● What is needed
Copy out the text of every record below with each "logistyki" switched to "transportu" and nothing else changed, leaving out the pictures.
Data for this task section start
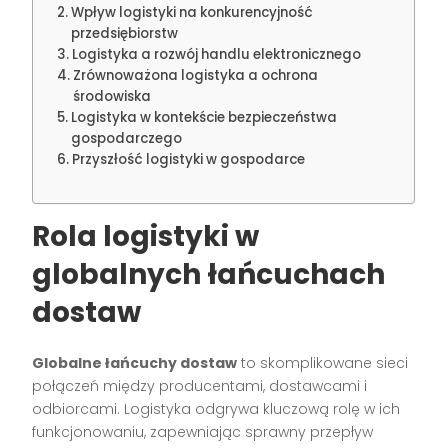
Wpływ logistyki na konkurencyjność
przedsiębiorstw
Logistyka a rozwój handlu elektronicznego
Zrównoważona logistyka a ochrona
środowiska
Logistyka w kontekście bezpieczeństwa
gospodarczego
Przyszłość logistyki w gospodarce
Rola logistyki w
globalnych łańcuchach
dostaw
Globalne łańcuchy dostaw
to skomplikowane sieci
połączeń między producentami, dostawcami i
odbiorcami. Logistyka odgrywa kluczową rolę w ich
funkcjonowaniu, zapewniając sprawny przepływ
Data for this task section end
● Exercise solution
Wpływ transportu na konkurencyjność
przedsiębiorstw
Logistyka a rozwój handlu elektronicznego
Zrównoważona logistyka a ochrona
środowiska
Logistyka w kontekście bezpieczeństwa
gospodarczego
Przyszłość transportu w gospodarce
Rola transportu w
globalnych łańcuchach
dostaw
Globalne łańcuchy dostaw
to skomplikowane sieci
połączeń między producentami, dostawcami i
odbiorcami. Logistyka odgrywa kluczową rolę w ich
funkcjonowaniu, zapewniając sprawny przepływ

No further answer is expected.